WORK REQUIRED:
Each line below has to be output exactly, from first to last.

[DATA FOR THIS EXERCISE — start]

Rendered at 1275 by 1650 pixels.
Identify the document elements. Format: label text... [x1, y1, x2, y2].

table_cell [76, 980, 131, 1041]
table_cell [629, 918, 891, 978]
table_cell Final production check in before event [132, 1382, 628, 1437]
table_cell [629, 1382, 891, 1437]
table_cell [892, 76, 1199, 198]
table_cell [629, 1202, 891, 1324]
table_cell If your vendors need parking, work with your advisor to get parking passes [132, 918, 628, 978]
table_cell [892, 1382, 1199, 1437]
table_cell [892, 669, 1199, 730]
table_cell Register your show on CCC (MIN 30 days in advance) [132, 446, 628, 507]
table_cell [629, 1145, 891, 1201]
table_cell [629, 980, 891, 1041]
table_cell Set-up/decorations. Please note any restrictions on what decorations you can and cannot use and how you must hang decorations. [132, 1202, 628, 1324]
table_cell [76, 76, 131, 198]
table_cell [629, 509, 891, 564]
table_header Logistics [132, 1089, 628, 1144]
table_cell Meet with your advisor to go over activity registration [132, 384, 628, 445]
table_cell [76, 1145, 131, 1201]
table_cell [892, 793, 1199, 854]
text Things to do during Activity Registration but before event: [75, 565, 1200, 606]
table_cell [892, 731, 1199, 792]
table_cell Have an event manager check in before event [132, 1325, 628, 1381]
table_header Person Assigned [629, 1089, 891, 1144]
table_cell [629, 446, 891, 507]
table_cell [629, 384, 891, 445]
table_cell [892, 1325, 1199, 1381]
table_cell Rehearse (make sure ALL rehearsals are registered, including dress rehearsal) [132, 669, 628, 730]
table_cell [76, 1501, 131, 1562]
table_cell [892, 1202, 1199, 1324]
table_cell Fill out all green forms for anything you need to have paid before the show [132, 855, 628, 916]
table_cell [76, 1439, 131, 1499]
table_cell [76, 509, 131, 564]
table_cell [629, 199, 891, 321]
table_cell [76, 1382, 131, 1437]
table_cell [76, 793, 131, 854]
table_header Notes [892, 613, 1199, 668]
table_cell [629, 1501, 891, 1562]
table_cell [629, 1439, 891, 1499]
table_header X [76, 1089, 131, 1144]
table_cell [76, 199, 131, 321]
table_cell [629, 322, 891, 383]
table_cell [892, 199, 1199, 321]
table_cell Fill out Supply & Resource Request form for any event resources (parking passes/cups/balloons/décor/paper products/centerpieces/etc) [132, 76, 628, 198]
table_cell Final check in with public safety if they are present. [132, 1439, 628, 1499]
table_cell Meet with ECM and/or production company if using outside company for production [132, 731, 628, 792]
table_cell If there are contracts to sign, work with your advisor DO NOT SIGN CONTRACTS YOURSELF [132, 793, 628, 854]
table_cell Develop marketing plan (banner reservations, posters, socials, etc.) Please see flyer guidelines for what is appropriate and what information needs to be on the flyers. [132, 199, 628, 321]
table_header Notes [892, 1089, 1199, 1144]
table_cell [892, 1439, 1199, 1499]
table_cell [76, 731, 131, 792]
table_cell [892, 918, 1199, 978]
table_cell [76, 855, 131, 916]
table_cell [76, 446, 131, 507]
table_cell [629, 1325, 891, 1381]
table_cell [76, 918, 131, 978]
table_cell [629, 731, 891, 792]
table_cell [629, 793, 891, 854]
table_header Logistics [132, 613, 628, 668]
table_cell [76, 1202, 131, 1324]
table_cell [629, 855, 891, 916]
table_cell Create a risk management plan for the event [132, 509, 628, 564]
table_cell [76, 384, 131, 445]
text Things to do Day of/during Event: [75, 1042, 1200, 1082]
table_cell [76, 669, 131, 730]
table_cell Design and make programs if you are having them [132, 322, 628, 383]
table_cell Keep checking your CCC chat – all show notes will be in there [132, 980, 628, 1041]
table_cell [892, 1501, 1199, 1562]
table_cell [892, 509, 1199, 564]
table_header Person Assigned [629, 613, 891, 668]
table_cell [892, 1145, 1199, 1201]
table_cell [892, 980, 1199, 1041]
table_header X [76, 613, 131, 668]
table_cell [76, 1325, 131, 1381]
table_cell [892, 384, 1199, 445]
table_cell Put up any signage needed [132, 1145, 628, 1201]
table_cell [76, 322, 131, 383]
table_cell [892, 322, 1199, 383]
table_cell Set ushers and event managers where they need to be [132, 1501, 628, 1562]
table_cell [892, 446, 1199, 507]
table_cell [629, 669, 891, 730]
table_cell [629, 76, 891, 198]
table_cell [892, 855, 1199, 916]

[DATA FOR THIS EXERCISE — finish]

RESULT OF THE TASK:
Rendered at 1275 by 1650 pixels.
Identify the document elements. Format: label text... [x1, y1, x2, y2].

table_cell [76, 980, 131, 1041]
table_cell [629, 918, 891, 978]
table_cell Final production check in before event [132, 1382, 628, 1437]
table_cell [629, 1382, 891, 1437]
table_cell [892, 76, 1199, 198]
table_cell [629, 1202, 891, 1324]
table_cell If your vendors need parking, work with your advisor to get parking passes [132, 918, 628, 978]
table_cell [892, 1382, 1199, 1437]
table_cell [892, 669, 1199, 730]
table_cell Register your show on CCC (MIN 30 days in advance) [132, 446, 628, 507]
table_cell [629, 1145, 891, 1201]
table_cell [629, 980, 891, 1041]
table_cell Set-up/decorations. Please note any restrictions on what decorations you can and cannot use and how you must hang decorations. [132, 1202, 628, 1324]
table_cell [76, 76, 131, 198]
table_cell [629, 509, 891, 564]
table_header Logistics [132, 1089, 628, 1144]
table_cell Meet with your advisor to go over activity registration [132, 384, 628, 445]
table_cell [76, 1145, 131, 1201]
table_cell [892, 793, 1199, 854]
text Things to do during Activity Registration but before event: [75, 565, 1200, 606]
table_cell [892, 731, 1199, 792]
table_cell Have an event manager check in before event [132, 1325, 628, 1381]
table_header Person Assigned [629, 1089, 891, 1144]
table_cell [629, 446, 891, 507]
table_cell [629, 384, 891, 445]
table_cell [892, 1325, 1199, 1381]
table_cell Rehearse (make sure ALL rehearsals are registered, including dress rehearsal) [132, 669, 628, 730]
table_cell [76, 1501, 131, 1562]
table_cell [892, 1202, 1199, 1324]
table_cell Fill out all green forms for anything you need to have paid before the show [132, 855, 628, 916]
table_cell [76, 1439, 131, 1499]
table_cell [76, 509, 131, 564]
table_cell [629, 199, 891, 321]
table_cell [76, 1382, 131, 1437]
table_cell [76, 793, 131, 854]
table_header Notes [892, 613, 1199, 668]
table_cell [629, 1501, 891, 1562]
table_cell [629, 1439, 891, 1499]
table_header X [76, 1089, 131, 1144]
table_cell [76, 199, 131, 321]
table_cell [629, 322, 891, 383]
table_cell [892, 199, 1199, 321]
table_cell Fill out Supply & Resource Request form for any event resources (parking passes/cups/balloons/décor/paper products/centerpieces/etc) [132, 76, 628, 198]
table_cell Final check in with public safety if they are present. [132, 1439, 628, 1499]
table_cell Meet with ECM and/or production company if using outside company for production [132, 731, 628, 792]
table_cell If there are contracts to sign, work with your advisor DO NOT SIGN CONTRACTS YOURSELF [132, 793, 628, 854]
table_cell Develop marketing plan (banner reservations, posters, socials, etc.) Please see flyer guidelines for what is appropriate and what information needs to be on the flyers. [132, 199, 628, 321]
table_header Notes [892, 1089, 1199, 1144]
table_cell [892, 1439, 1199, 1499]
table_cell [76, 731, 131, 792]
table_cell [892, 918, 1199, 978]
table_cell [76, 855, 131, 916]
table_cell [76, 446, 131, 507]
table_cell [629, 1325, 891, 1381]
table_cell [76, 918, 131, 978]
table_cell [629, 731, 891, 792]
table_cell [629, 793, 891, 854]
table_header Logistics [132, 613, 628, 668]
table_cell [76, 1202, 131, 1324]
table_cell [629, 855, 891, 916]
table_cell Create a risk management plan for the event [132, 509, 628, 564]
table_cell [76, 384, 131, 445]
text Things to do Day of/during Event: [75, 1042, 1200, 1082]
table_cell [76, 669, 131, 730]
table_cell Design and make programs if you are having them [132, 322, 628, 383]
table_cell Keep checking your CCC chat – all show notes will be in there [132, 980, 628, 1041]
table_cell [892, 1501, 1199, 1562]
table_cell [892, 509, 1199, 564]
table_header Person Assigned [629, 613, 891, 668]
table_cell [892, 1145, 1199, 1201]
table_cell [892, 980, 1199, 1041]
table_header X [76, 613, 131, 668]
table_cell [76, 1325, 131, 1381]
table_cell [892, 384, 1199, 445]
table_cell Put up any signage needed [132, 1145, 628, 1201]
table_cell [76, 322, 131, 383]
table_cell [892, 322, 1199, 383]
table_cell Set ushers and event managers where they need to be [132, 1501, 628, 1562]
table_cell [892, 446, 1199, 507]
table_cell [629, 669, 891, 730]
table_cell [629, 76, 891, 198]
table_cell [892, 855, 1199, 916]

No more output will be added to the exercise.